• _Data records_:
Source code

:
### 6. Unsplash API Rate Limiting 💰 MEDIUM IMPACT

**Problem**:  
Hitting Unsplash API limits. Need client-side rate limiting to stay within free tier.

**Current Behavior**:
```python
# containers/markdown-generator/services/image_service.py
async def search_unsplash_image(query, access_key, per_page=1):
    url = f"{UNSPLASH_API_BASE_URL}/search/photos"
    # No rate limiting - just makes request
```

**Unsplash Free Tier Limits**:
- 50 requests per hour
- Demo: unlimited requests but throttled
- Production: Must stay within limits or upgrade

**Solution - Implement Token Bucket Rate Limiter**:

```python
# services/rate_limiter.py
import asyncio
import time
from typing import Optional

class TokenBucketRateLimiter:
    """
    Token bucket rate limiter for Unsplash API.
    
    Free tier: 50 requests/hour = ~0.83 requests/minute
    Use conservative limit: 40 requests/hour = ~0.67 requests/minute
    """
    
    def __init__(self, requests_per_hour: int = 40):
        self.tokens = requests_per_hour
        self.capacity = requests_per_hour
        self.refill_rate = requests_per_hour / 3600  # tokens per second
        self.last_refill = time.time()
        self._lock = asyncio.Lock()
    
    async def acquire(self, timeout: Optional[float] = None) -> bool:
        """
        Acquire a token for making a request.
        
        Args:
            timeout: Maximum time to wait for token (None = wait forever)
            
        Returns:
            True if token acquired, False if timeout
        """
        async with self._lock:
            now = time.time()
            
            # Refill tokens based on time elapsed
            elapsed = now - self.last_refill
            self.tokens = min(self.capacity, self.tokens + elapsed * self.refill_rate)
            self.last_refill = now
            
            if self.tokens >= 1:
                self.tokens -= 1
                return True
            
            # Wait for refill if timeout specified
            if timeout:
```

---

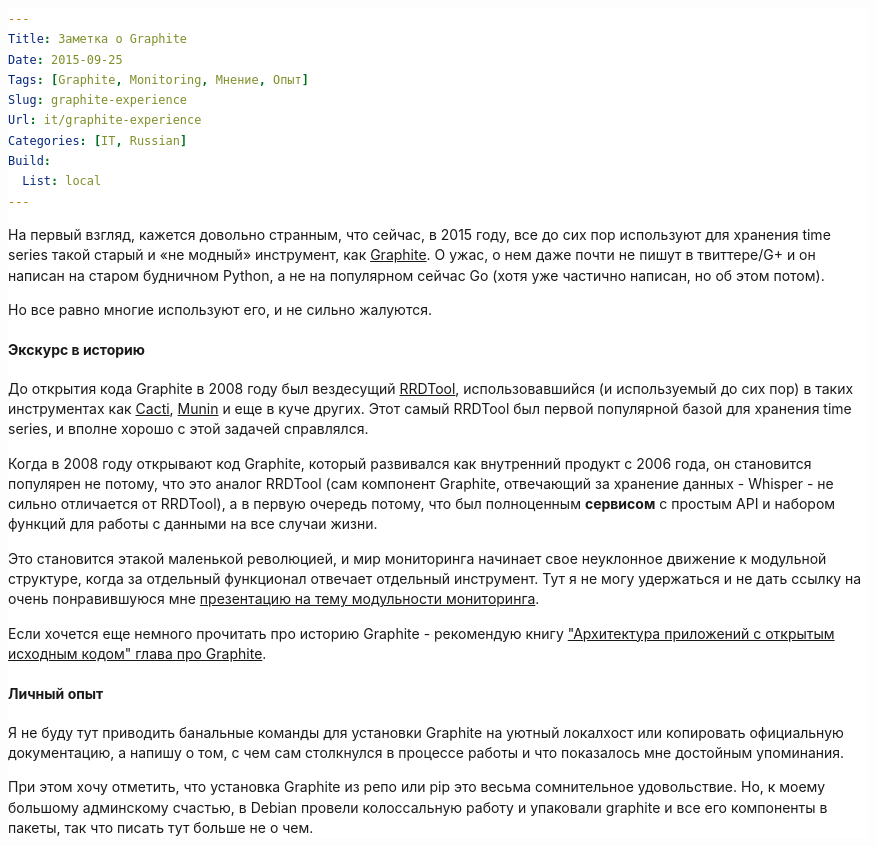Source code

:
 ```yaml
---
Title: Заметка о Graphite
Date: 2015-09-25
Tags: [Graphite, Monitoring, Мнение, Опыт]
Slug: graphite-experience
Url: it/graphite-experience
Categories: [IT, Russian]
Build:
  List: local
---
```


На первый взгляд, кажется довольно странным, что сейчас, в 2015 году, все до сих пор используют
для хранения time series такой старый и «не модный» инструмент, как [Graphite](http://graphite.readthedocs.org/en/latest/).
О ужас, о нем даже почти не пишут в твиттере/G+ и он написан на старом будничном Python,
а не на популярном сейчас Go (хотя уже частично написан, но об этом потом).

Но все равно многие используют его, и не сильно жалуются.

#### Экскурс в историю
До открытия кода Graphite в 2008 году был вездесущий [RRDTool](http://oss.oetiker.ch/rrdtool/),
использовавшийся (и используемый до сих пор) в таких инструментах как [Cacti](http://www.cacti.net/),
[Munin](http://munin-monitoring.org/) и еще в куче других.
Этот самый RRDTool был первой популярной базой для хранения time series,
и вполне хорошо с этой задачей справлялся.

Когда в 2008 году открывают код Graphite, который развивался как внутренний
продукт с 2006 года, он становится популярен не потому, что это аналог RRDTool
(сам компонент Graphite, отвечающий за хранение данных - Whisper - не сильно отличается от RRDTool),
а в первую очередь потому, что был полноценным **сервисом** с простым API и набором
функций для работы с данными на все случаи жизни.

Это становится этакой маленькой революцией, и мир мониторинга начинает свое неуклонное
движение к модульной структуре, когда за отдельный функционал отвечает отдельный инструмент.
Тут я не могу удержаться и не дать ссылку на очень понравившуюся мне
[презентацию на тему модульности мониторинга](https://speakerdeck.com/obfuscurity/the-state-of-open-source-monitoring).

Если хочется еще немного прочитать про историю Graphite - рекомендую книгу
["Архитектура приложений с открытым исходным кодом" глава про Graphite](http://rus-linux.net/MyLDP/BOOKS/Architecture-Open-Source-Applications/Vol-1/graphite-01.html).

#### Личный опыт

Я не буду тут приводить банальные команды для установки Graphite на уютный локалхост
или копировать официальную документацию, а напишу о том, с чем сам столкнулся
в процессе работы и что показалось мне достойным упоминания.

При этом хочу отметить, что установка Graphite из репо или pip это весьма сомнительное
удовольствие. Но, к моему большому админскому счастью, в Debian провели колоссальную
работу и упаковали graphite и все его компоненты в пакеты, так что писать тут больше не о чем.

• _What you need to do_: Scan the material above for the word "хранения", and copy each line where it appears.

• _Result of the task_:
для хранения time series такой старый и «не модный» инструмент, как [Graphite](http://graphite.readthedocs.org/en/latest/).
Этот самый RRDTool был первой популярной базой для хранения time series,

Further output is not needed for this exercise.